If you follow young adult author, Ellen Hopkins, on Twitter or Facebook, then you know that recently she has experienced her own book banning in Norman, OK. Hopkins writes realistic and wonderful books about what happens when teenagers make poor choices in books such as Crank and Glass. Hopkins was supposed to speak at the schools; but one woman protested against her, and the superintendent ruled with the one woman. She did go to Oklahoma, and she spoke in a Baptist church to parents, teachers, and students. To read more about Ellen Hopkins’s experience in her own words, check out her blog.
To see lesson plans and discussions to go along with Crank, check out my blog post from last year.
Here’s the deal: you can ban your own children from whatever books you want.
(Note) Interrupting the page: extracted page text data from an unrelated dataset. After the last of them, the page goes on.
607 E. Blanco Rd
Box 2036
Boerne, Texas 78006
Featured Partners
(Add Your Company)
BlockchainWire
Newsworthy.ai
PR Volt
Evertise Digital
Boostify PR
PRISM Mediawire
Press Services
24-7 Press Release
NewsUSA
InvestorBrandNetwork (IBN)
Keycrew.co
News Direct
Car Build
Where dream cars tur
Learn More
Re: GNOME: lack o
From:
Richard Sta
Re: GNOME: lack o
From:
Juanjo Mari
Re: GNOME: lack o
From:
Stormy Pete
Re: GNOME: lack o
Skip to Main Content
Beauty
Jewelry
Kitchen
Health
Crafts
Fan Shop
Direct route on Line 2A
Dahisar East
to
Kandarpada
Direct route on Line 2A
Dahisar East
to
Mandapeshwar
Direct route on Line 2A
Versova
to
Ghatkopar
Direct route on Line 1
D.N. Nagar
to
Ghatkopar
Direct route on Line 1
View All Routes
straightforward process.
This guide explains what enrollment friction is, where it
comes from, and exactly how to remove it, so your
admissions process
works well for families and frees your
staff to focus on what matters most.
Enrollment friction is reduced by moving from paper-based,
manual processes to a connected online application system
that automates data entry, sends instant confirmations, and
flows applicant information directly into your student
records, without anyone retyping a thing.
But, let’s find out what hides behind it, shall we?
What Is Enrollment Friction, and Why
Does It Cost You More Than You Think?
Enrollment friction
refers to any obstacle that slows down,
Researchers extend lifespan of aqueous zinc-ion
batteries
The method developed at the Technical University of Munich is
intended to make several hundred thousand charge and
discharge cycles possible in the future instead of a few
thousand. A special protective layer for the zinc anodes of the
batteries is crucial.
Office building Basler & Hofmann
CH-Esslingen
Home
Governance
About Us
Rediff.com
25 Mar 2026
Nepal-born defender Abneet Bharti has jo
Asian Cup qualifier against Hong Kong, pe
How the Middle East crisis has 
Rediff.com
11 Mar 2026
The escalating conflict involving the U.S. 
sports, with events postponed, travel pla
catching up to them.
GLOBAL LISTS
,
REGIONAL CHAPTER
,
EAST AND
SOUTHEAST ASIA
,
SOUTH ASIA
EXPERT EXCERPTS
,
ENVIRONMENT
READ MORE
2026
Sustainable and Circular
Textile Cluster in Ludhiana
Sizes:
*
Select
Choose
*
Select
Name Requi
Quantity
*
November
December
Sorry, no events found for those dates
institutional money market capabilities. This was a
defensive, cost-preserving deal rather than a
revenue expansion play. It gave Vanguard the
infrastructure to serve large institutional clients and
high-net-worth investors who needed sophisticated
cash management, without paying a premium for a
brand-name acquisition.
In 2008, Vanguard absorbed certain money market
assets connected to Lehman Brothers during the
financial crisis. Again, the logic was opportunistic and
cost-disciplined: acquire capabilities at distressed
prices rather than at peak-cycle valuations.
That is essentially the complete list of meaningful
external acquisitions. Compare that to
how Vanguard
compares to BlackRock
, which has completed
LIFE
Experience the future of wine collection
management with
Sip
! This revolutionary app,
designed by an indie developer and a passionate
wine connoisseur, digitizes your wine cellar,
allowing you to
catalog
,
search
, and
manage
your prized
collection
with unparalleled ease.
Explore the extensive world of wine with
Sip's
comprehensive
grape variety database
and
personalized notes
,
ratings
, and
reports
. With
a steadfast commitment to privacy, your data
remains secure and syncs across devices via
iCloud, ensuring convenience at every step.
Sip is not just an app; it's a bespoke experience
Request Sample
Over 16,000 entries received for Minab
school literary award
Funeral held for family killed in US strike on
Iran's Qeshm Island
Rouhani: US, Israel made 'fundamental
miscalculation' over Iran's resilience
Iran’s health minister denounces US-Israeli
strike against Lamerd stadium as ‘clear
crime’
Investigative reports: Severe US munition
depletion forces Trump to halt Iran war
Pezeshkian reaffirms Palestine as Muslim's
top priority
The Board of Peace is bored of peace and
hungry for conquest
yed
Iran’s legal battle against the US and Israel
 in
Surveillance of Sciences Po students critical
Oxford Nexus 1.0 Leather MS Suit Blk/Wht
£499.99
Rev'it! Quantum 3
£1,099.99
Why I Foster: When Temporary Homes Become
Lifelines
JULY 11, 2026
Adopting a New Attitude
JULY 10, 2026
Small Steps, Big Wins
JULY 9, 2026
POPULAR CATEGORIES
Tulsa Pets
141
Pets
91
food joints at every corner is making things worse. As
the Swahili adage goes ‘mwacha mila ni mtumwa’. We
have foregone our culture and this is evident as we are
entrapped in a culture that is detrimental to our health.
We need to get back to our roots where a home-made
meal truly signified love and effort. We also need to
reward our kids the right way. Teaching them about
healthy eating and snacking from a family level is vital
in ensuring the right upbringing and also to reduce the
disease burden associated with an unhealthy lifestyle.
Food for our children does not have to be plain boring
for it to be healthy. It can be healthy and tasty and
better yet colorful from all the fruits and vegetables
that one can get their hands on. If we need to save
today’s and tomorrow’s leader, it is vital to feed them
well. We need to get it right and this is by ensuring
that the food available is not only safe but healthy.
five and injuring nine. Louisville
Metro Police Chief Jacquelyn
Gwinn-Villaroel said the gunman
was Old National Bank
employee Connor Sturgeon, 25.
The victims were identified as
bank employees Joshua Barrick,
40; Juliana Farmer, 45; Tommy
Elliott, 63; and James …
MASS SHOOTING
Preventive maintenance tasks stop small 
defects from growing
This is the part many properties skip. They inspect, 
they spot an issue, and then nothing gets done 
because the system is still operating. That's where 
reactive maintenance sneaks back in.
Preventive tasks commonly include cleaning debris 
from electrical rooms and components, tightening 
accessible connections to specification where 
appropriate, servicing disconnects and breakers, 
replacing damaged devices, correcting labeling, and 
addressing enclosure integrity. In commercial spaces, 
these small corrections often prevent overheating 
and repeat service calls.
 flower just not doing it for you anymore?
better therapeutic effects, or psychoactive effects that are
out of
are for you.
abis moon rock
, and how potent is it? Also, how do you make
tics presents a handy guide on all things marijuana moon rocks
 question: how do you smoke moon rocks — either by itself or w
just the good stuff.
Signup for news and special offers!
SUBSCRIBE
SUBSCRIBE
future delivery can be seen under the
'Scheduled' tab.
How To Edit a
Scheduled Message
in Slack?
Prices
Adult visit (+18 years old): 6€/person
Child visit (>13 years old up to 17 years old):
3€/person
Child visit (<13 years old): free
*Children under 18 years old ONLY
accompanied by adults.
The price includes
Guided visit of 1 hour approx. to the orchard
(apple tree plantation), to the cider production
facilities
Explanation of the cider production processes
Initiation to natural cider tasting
As a matter of fact, you should know what your children are reading. If you don’t think your child is ready for a book like Crank, then that’s fine. Don’t let them read it. But there are 100 kids the same age who are ready and who need to read the book. Just like in the 1990s when there were girls who needed to read, Are You There, God? It’s Me, Margaret. Unless someone is doing something illegal, it is not your business what my child is reading or what my child is watching on TV or what my child and I discuss. Banned Books Week would not be around if we would all just mind our own business.